Il giorno del “feroce attacco” di Einstein alla scuola di Copenaghen

di Giorgio Masiero

L’EPR, ovvero l’esperimento che dopo 20 anni di ostracismo aprirà le porte alla non-località, per l’iniziativa di un pugno di fisici “eretici”

Se una teoria della fisica deve essere completa, deve contenere un elemento per ogni elemento di realtà…: con queste parole comincia uno degli articoli più famosi e dibattuti della storia della fisica. Intitolato “Can Quantum-Mechanical Description of Physical Reality Be Considered Complete?”, fu pubblicato il 15 maggio 1935 dal Physical Review a firma di A. Einstein, B. Podolsky e N. Rosen.

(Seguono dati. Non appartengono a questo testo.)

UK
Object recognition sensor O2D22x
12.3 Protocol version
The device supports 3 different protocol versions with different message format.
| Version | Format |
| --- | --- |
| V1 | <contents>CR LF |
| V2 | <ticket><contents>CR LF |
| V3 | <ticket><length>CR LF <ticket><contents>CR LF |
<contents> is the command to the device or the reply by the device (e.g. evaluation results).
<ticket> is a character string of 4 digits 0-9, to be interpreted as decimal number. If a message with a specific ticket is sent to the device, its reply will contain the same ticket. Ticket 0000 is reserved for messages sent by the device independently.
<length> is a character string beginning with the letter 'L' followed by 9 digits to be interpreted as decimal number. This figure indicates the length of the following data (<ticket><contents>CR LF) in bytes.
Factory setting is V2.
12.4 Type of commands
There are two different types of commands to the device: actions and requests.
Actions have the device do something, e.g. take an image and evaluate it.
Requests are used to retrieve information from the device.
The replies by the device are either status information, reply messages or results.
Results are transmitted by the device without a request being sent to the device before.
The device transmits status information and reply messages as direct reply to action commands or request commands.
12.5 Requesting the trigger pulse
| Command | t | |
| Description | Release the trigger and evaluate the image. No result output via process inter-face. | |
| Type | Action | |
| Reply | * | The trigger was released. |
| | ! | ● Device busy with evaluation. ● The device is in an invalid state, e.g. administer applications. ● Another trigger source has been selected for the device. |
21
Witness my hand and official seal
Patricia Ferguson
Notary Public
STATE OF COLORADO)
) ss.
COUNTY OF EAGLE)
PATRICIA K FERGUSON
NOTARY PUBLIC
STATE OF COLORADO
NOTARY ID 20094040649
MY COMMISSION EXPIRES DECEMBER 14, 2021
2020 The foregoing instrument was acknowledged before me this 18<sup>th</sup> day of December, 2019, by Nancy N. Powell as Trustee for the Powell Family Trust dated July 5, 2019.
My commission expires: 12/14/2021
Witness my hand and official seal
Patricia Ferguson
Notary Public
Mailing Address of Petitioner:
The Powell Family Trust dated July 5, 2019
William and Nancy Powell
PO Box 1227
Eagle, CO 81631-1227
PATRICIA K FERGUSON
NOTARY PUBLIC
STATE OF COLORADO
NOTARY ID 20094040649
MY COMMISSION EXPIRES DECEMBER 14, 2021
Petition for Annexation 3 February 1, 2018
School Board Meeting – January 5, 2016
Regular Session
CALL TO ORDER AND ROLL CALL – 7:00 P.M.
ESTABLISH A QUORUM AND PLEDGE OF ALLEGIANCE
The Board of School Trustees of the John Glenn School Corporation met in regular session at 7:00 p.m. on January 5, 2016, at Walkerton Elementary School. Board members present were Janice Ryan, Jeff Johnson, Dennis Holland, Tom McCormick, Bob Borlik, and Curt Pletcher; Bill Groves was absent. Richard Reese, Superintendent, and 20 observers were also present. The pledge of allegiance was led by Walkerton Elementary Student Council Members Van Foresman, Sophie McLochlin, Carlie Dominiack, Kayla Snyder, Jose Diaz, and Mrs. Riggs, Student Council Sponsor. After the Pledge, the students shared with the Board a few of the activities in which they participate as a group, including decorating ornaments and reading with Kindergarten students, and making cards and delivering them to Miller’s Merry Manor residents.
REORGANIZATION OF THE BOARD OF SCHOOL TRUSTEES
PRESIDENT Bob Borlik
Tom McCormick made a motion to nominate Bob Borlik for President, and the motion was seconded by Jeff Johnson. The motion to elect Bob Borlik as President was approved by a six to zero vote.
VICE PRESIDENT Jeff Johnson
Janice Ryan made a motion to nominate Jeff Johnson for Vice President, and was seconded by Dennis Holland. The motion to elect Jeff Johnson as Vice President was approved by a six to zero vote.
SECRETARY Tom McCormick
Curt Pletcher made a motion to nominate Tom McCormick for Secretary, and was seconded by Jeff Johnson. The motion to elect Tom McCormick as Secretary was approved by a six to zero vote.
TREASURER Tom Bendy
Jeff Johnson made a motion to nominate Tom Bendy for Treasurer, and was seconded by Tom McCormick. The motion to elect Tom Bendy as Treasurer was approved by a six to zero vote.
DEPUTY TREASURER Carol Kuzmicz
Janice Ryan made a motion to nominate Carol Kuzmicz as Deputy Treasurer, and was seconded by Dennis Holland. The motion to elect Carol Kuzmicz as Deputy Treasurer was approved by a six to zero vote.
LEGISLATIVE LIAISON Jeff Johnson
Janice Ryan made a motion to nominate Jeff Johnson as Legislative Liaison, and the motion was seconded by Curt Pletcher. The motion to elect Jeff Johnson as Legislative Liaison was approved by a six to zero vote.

Nei primi anni del ‘900, quando ancora risuonava nelle aule universitarie l’eco di entusiastici epitaffi sulla fine della fisica “perché ormai conosciamo tutte le grandi leggi della natura e i segreti dell’armonia cosmica” (Lord Kelvin, 27 aprile 1900 alla Royal Society di Londra), nuove scoperte come lo spettro del corpo nero, l’effetto fotoelettrico, le righe degli atomi, ecc. falsificarono dai fondamenti le teorie costruite dai tempi di Galileo e di Newton fino ad allora, inducendo ad inventare nuove ipotesi. Queste sarebbero culminate negli anni ’20 nella meccanica quantistica (MQ). Con la relatività speciale (1905) e la relatività generale (1915), fu a inizio secolo una vera e propria rivoluzione nella scienza.

La MQ presentò subito, però, un problema: anche se spiegava in modo quantitativamente mirabile le nuove risultanze sperimentali, usava principi e concetti che ribaltavano il senso comune. Pur elegantissima, era così contro-intuitiva che qualcuno, anche tra coloro che più avevano collaborato al suo sviluppo e continuavano ad applicarvisi, iniziò ad immaginare ciò che si chiama un “esperimento cruciale”, per falsificarla o almeno correggerla. Ma essa resisteva beffarda, a segnare ogni giorno nuovi successi nella predizione dei fenomeni atomici, subatomici ed anche cosmici, e nello stesso tempo ad esigere fede in postulati che sfidavano il buon senso e la stessa storia della fisica.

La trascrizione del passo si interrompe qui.